Earlier this year, I cited comments from Ajei Gopal, CA's executive vice president of technology products, who dismissed the popular call for better alignment of IT and the business. He said:
Alignment is a horrible word because it's a term that suggests IT and business are two different parts that need to be aligned. [IT is] something that's core to the business. They are fundamentally intertwined.
Yep, he's right. So why, when IT and non-IT business units obviously need each other so much, do they often find themselves at loggerheads? Gartner's Mark McDonald writes on his blog about six common IT practices that can contribute to bad feelings (if not misalignment) between IT and the business. Interestingly, all were considered best practices at one time or another and some still are.
Many of them date back to the days when IT's primary job was building out core transactional systems. Now, writes McDonald, "IT systems process more than transactions; they automate complex business processes, provide business intelligence and provide direct support to customers and suppliers." The six practices:
- IT "enabling" the business. I confess, I talk about "enablement" a lot. And I'm not the only one.
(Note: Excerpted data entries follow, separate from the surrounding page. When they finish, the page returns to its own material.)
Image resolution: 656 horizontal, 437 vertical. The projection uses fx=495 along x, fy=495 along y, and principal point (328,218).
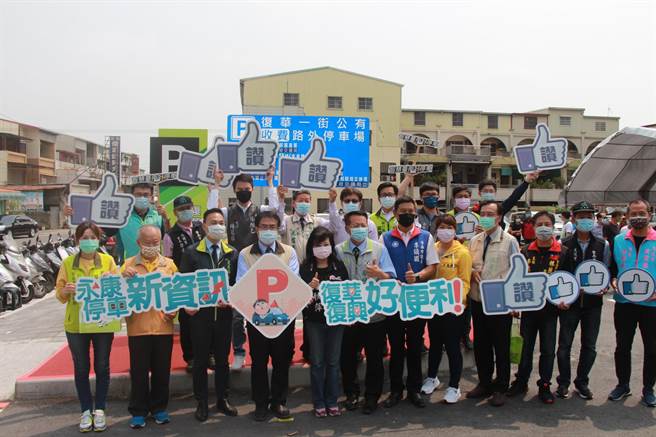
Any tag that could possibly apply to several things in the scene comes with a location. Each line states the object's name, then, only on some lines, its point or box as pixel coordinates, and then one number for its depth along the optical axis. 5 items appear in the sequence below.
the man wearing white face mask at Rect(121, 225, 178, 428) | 4.17
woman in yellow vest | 4.11
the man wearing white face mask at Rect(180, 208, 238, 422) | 4.33
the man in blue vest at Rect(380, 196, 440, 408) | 4.54
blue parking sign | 12.49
In the first of a fine three-part series on a successful three-year IT transformation project at Motorola, Keith Leust refers to IT being transformed "from a cost burden to an enabler of the business through the delivery of products and services, and an active partner in the sales process to drive revenue." The problem with enablement, says McDonald: It "does not connote responsibility for results and that separates the business and IT."
- Defining the business as the customer. This reinforces the idea of IT as only a support function, says McDonald.
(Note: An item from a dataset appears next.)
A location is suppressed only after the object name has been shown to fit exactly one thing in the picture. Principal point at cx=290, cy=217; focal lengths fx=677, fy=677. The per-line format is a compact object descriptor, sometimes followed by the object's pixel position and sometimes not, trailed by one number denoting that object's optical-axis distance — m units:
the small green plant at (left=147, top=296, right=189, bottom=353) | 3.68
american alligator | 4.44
- Focusing on requirements. Using requirements means the business must translate its needs into terms IT understands, often using intermediaries like business analysts. The problem here, writes McDonald: "What gets lost in translation separates the business from IT, particularly when the business says the system is inadequate and IT responds that it was built to requirements." I recently shared some tips on creating good business requirements from Erik Van Slyke, a founding partner of Solleva Group.
- Waiting to be asked. IT shouldn't complain about being treated as an order taker if it isn't willing to proactively look for business opportunities. IT is ideally suited to see these kinds of opportunities because of its high-level view of the entire business and its deep insight into operational performance data and its related performance drivers.
- Benefits realization is the responsibility of the business. This tends to come up whenever business leaders try to calculate return on IT investments, writes McDonald, and "sets the context for expensive and timely change management activities."
- Technically oriented IT metrics. "Concentrating on systems availability, IT budget and the status of the investment portfolio tells the business what IT thinks is important," writes McDonald. I recently shared BMC Software's solutions marketing manager Colin Fletcher's thoughts on why there's a disconnect between IT and business metrics, and some great suggestions on creating effective metrics from Diamond Management & Technology Consultants' Jim Quick.